We’ve got to talk…
Ouch! This is the most hostile phrase you don’t want to hear from your employer or your spouse which can raise your BP to critical level especially if the tone with which it is said does not sound too friendly. Those two bosses don’t invite you in for fun talk or jokes. When, especially, a spouse would say, “we’ve got to talk”, you start feeling a headache that wasn’t due yet until next year. In a split of a second, your mind reviews every possible thing you may have done or said wrong. And if you don’t calm down, you may even confess about something that is far from being the topic they want to discuss with you. Even when you know you are clean and clear like a summer sky, you still would like to dishonor this hostile invitation. Right away, you may start by asking when, what about, what the matter is. Now you may find yourself anxious to hear out the issue. If the talk appointment is postponed to another time, you keep asking yourself what the hell is he/she has to talk about. Until the time comes for that dialogue to take place, you make sure you are doing or saying everything precise and decent.

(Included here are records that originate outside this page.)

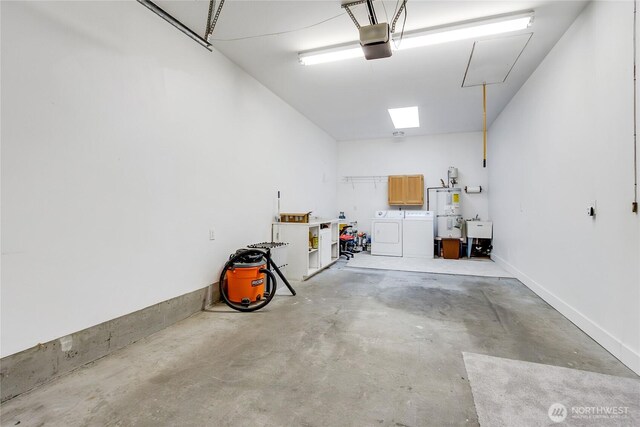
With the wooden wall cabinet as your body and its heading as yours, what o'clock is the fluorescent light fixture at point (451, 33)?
The fluorescent light fixture is roughly at 12 o'clock from the wooden wall cabinet.

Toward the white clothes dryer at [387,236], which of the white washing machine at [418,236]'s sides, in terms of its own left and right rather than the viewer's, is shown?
right

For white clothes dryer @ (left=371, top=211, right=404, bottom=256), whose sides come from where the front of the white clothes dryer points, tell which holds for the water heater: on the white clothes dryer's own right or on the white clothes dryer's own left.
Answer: on the white clothes dryer's own left

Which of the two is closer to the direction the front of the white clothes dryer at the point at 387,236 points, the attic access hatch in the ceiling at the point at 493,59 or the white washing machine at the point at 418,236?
the attic access hatch in the ceiling

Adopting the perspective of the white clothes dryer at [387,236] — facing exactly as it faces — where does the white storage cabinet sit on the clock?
The white storage cabinet is roughly at 1 o'clock from the white clothes dryer.

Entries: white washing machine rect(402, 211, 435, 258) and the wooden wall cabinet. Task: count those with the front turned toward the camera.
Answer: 2

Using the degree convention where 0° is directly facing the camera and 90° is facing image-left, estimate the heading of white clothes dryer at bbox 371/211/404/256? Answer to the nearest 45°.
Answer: approximately 0°

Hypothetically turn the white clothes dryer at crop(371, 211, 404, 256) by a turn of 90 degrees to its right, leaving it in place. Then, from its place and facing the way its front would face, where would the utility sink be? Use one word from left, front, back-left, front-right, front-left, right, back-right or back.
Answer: back

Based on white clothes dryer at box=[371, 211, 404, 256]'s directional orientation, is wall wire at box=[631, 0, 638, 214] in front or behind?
in front

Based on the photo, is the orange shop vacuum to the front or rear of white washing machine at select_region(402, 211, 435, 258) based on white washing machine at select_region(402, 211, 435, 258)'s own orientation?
to the front
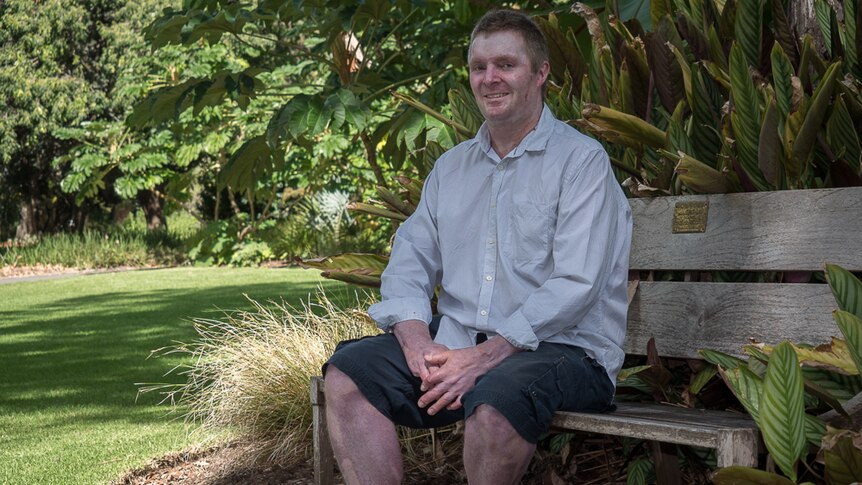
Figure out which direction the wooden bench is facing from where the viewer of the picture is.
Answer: facing the viewer and to the left of the viewer

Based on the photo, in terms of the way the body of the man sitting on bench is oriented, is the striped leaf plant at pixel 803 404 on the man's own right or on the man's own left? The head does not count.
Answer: on the man's own left

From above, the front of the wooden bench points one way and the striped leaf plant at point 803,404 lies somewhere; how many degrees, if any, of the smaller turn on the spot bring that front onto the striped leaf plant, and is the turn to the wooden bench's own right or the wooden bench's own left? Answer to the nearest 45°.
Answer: approximately 45° to the wooden bench's own left

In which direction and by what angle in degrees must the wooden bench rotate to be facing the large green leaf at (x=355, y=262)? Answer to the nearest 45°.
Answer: approximately 90° to its right

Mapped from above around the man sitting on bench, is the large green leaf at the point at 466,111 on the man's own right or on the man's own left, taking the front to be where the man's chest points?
on the man's own right

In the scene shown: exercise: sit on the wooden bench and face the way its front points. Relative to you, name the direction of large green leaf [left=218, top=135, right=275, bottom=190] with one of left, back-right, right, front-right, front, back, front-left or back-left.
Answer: right

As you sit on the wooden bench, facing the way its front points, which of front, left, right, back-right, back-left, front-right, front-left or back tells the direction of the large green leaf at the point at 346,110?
right
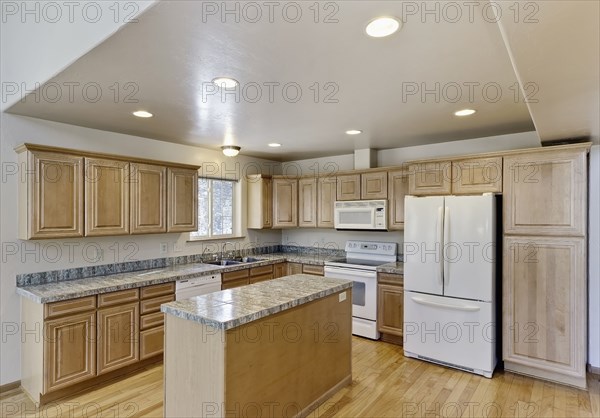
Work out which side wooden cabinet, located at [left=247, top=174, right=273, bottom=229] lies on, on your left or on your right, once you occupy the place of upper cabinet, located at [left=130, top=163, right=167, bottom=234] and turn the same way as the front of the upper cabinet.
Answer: on your left

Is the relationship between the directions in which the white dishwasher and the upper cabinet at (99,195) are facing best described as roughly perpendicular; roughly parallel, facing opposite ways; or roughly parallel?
roughly parallel

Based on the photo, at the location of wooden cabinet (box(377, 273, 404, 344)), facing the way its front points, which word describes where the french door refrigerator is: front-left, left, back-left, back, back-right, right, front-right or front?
left

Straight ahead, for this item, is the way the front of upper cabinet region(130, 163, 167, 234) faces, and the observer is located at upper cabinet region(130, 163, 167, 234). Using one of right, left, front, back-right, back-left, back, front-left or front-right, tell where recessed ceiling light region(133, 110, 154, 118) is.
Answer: front-right

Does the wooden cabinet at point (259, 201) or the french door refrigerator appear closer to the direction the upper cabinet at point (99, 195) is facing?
the french door refrigerator

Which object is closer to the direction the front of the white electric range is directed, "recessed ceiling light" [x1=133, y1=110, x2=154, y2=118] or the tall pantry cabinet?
the recessed ceiling light

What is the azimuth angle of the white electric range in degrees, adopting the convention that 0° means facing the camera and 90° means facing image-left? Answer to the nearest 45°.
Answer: approximately 45°

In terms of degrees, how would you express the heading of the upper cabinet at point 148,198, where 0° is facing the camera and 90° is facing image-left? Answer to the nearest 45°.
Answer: approximately 315°

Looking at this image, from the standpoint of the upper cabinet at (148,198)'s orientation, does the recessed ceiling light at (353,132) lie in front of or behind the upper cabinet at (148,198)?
in front

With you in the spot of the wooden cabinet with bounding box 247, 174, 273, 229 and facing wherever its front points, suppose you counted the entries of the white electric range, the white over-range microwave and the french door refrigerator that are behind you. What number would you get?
0

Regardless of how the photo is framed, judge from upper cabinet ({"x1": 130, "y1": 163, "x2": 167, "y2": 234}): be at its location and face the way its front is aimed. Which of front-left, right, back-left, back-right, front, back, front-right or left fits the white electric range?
front-left

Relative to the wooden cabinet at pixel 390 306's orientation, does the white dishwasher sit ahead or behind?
ahead

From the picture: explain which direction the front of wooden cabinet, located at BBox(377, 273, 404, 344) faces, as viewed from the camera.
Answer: facing the viewer and to the left of the viewer

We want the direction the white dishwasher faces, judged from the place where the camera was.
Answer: facing the viewer and to the right of the viewer

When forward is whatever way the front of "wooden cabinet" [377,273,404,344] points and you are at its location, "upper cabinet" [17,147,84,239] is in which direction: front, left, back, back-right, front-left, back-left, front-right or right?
front
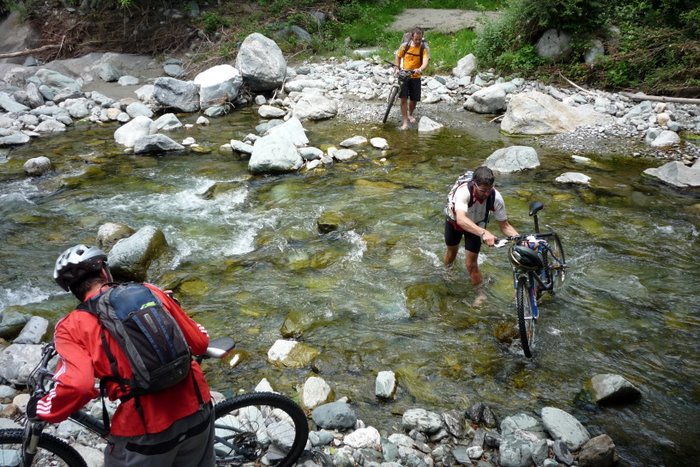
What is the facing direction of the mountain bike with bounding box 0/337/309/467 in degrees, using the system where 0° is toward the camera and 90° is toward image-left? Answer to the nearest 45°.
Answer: approximately 90°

If you had a side affair date set with someone, you may want to postpone that date until after the talk you have to have with your boss (spouse) is undergone. You are like a goalkeeper praying that the player kick the ball in the direction you are planning to cover. And as the time is approaching for the séance to be held, you are monitoring the face expressions and gestures of your prospective interlocutor in an effort to predict if it’s going to be a case where you might or might not need a lawyer. You don’t know which alibi to brew. So get ready to do some critical thinking. In the meantime, you have the right to remain silent, for anything you say can or will be used against you during the course of dialogue.

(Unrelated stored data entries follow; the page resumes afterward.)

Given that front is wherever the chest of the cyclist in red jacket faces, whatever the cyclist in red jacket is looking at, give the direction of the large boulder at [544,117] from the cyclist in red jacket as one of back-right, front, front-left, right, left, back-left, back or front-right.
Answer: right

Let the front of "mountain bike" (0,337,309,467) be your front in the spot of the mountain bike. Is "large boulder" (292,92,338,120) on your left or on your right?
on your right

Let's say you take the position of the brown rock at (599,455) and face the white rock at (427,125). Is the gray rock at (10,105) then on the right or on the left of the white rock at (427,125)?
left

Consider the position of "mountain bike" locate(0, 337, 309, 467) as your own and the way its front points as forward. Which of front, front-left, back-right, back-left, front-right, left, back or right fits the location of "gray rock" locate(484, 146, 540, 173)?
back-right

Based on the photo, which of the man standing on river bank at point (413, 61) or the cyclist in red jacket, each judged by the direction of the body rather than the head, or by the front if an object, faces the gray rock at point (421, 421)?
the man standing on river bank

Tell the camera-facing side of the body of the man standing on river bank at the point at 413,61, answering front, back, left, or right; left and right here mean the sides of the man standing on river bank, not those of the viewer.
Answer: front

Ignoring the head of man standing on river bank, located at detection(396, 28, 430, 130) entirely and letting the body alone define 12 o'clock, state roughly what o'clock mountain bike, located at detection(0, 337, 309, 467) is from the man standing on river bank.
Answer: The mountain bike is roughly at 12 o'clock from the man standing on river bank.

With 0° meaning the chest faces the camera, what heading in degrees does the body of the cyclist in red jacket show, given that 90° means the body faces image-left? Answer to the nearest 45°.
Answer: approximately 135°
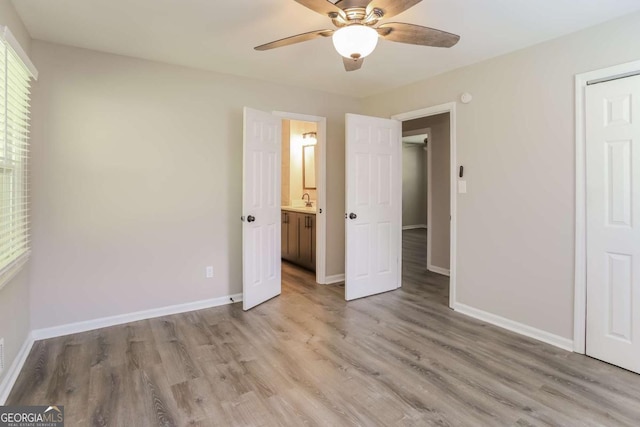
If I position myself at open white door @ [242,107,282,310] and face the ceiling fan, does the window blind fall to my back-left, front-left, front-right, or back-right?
front-right

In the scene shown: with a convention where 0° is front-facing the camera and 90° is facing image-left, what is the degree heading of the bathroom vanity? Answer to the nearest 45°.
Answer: approximately 45°

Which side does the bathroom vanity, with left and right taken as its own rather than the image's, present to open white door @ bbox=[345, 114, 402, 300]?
left

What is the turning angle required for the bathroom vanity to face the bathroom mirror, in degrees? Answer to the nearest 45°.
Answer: approximately 135° to its right

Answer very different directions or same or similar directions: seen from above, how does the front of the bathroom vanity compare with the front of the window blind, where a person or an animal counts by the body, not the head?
very different directions

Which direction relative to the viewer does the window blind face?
to the viewer's right

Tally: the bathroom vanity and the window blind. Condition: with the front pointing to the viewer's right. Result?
1
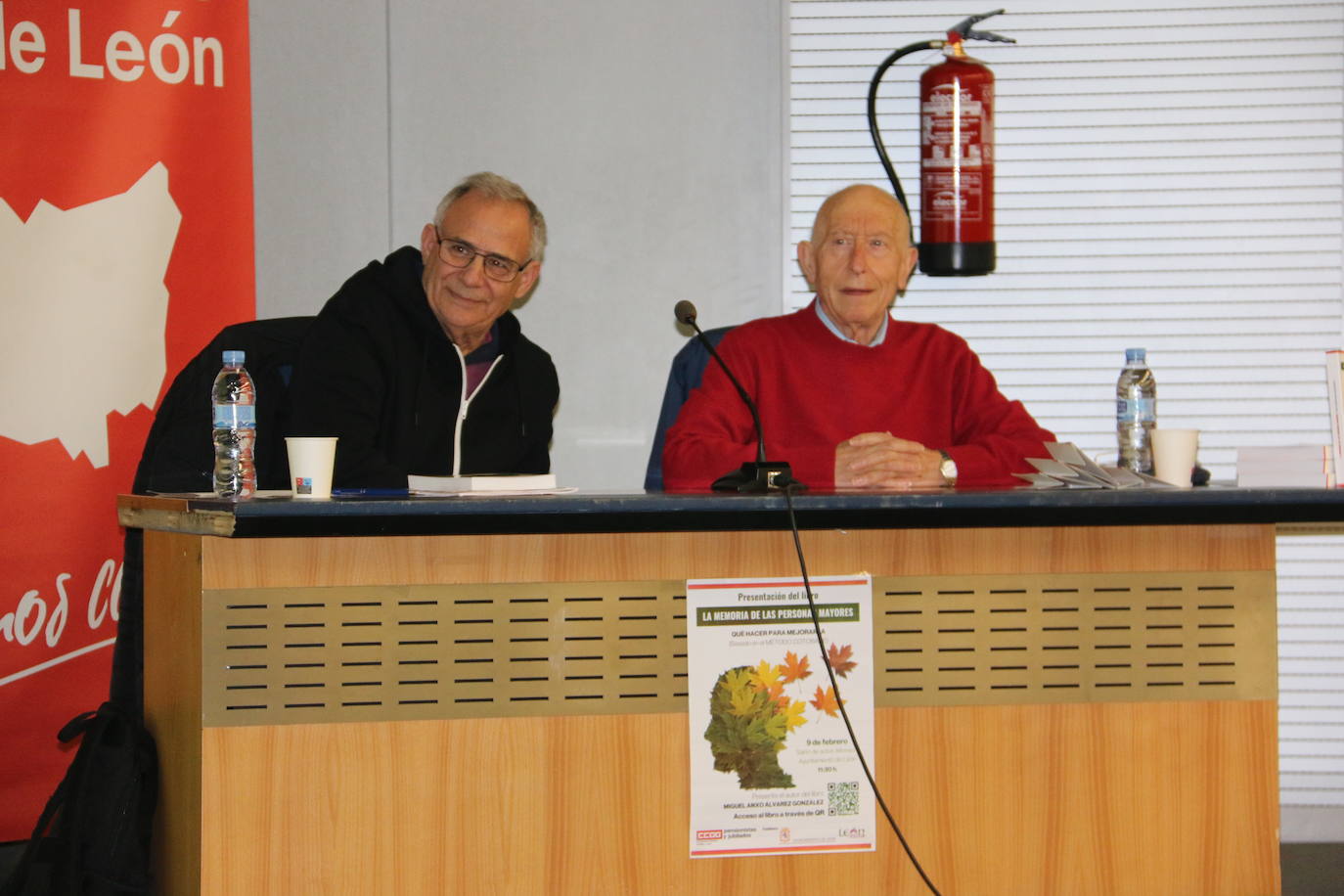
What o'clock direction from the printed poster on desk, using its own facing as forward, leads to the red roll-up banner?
The red roll-up banner is roughly at 4 o'clock from the printed poster on desk.

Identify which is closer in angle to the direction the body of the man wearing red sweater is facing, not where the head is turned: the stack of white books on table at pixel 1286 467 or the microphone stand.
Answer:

Sometimes, when you finally presented yourself for the talk, you were told, “forget it for now, we’ll discuss it another day. At this point you feel like it’s not something very important to worry about after all. Well it might be that they are just compiling more arguments against you. Well, enough is enough, let the chips fall where they may. When your spouse or boss would summon you in for a talk, what usually is their subject? Could it be praise, raise, promotion, or reward? Or could it be complaint, salary cut, demand, demotion, divorce, or termination? Have you ever been improvised with the proposal, “We’ve got to talk…? How did it go? Can you make it fun to hear? We've got to talk fellow viners.